Huis In 't Veld Pim J, Jeganathan Sadasivam, Petrovic Arsen, Singh Priyanka, John Juliane, Krenn Veronica, Weissmann Florian, Bange Tanja, Musacchio Andrea
Department of Mechanistic Cell Biology, Max Planck Institute of Molecular Physiology, Dortmund, Germany.
Research Institute of Molecular Pathology (IMP), Vienna, Austria.
Elife. 2016 Dec 24;5:e21007. doi: 10.7554/eLife.21007.
Stable kinetochore-microtubule attachment is essential for cell division. It requires recruitment of outer kinetochore microtubule binders by centromere proteins C and T (CENP-C and CENP-T). To study the molecular requirements of kinetochore formation, we reconstituted the binding of the MIS12 and NDC80 outer kinetochore subcomplexes to CENP-C and CENP-T. Whereas CENP-C recruits a single MIS12:NDC80 complex, we show here that CENP-T binds one MIS12:NDC80 and two NDC80 complexes upon phosphorylation by the mitotic CDK1:Cyclin B complex at three distinct CENP-T sites. Visualization of reconstituted complexes by electron microscopy supports this model. Binding of CENP-C and CENP-T to MIS12 is competitive, and therefore CENP-C and CENP-T act in parallel to recruit two MIS12 and up to four NDC80 complexes. Our observations provide a molecular explanation for the stoichiometry of kinetochore components and its cell cycle regulation, and highlight how outer kinetochore modules bridge distances of well over 100 nm.
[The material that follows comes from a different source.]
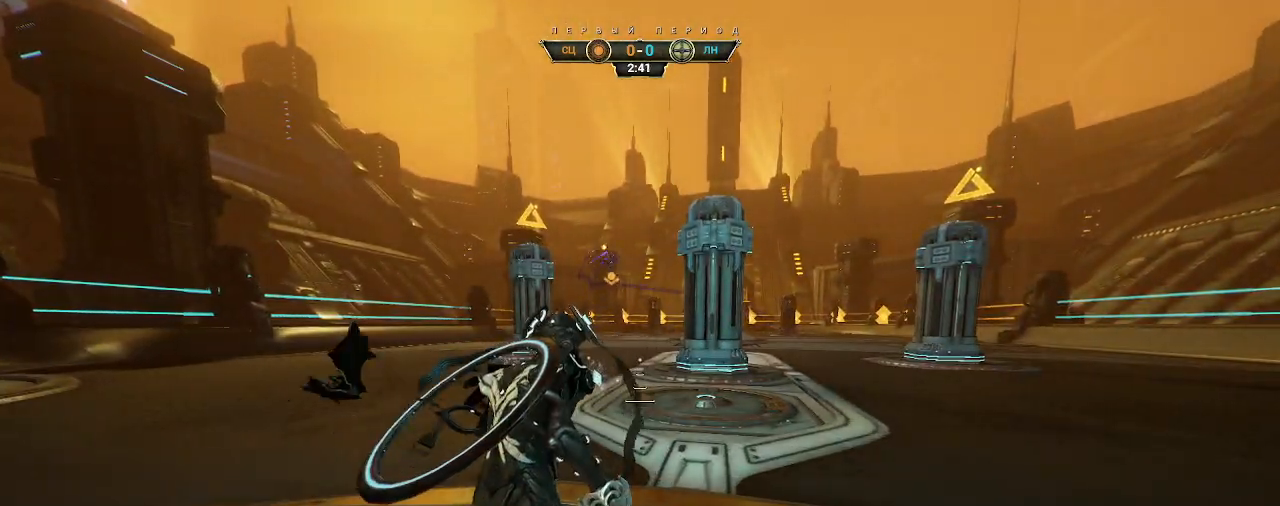
{"keys": ["d"], "mouse": [], "events": [[233, "d", "down"]]}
稳定的动粒-微管附着对于细胞分裂至关重要。它需要着丝粒蛋白C和T(CENP-C和CENP-T)招募外着丝粒微管结合蛋白。为了研究动粒形成的分子要求,我们重建了MIS12和NDC80外着丝粒亚复合物与CENP-C和CENP-T的结合。虽然CENP-C招募单个MIS12:NDC80复合物,但我们在此表明,有丝分裂CDK1:细胞周期蛋白B复合物在三个不同的CENP-T位点磷酸化后,CENP-T会结合一个MIS12:NDC80和两个NDC80复合物。通过电子显微镜观察重建的复合物支持了这一模型。CENP-C和CENP-T与MIS12的结合具有竞争性,因此CENP-C和CENP-T并行作用以招募两个MIS12和多达四个NDC80复合物。我们的观察结果为动粒组件的化学计量及其细胞周期调控提供了分子解释,并突出了外着丝粒模块如何跨越超过100纳米的距离。